Rhode Island identity theft protection act of 2005 is an act that asks the businesses to inform the people if a security breach takes place in their personal information. The investigation then needs to be done to check that whether the security breach has put the personal information of the individuals at risk or not. The act guides the notification steps to the businesses that they should follow in case of a security breach. The Act got into effect in 2006 on March 1.
The act takes into account all the business operating in Rhode Island and that have the personal information of the residents of Rhode Island. Personal information means first name, last name, social security number, license number, ID card number of Rhode Island, credit card and debit card numbers.
In accordance with the act, all the businesses in the Rhode Island have the responsibility of the consumer records they have in their computers. If the company faces the event of security breach and because of the personal information is disclosed to the third parties, then it is the duty of the company to inform the people about the risk of their information to be stolen. The businesses can reduce the leakage of personal information of their consumers to third parties in case of security breach by monitoring and controlling the data stored in their computers. The companies shall delete all the computer backups that have the personal information and are not needed immediately. Likewise, other modes of backups like CDs, flash drives and other modes shall be destroyed if not needed.

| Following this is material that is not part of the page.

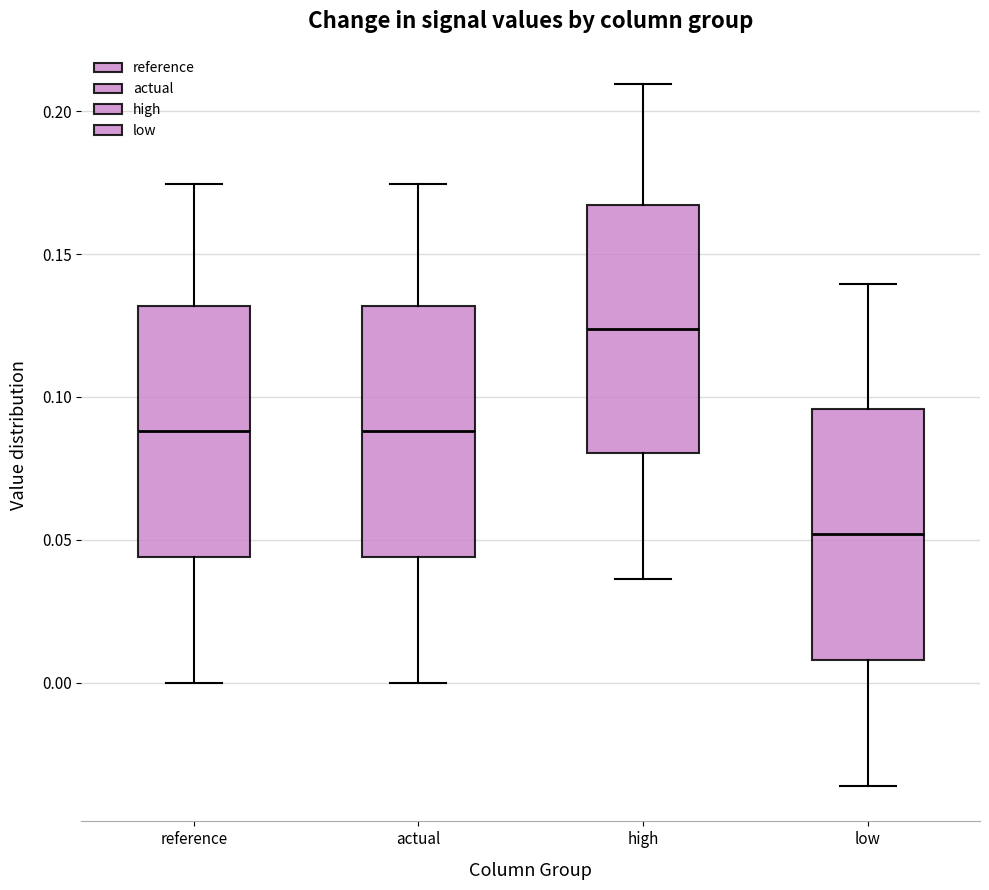

Which box's median line is the highest?

high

The businesses must inform the residents of Rhode Island whenever their personal information is obtained by the company or is considered to be taken by third parties. If the cost of information gets more than $25,000 or if the number of people affected increases more than 50,000, then other modes of informing shall be followed by the businesses. If a business investigates properly and finds out that the security breach has not put the personal information at risk, then there is no need to inform people. If a business violates this act, the penalty of at most $25,000 can be imposed on the business.
The act makes the business more protective regarding your personal information and they tend to keep it as secure as possible. If any security breach takes place, the first thing they do is to check whether the personal information has been stolen or not and if the personal information has been stolen, then they act in the best way possible and inform the affected individuals as soon as possible. Failure to do so results in businesses paying penalty to the authorities of the Rhode Island. Therefore, businesses stay updated and alert regarding any security breach taking place. They also make sure that security breach does not take place by making their computers and security measures more and more effective. They install passwords and codes that are accessed by the business only and no third party can operate them.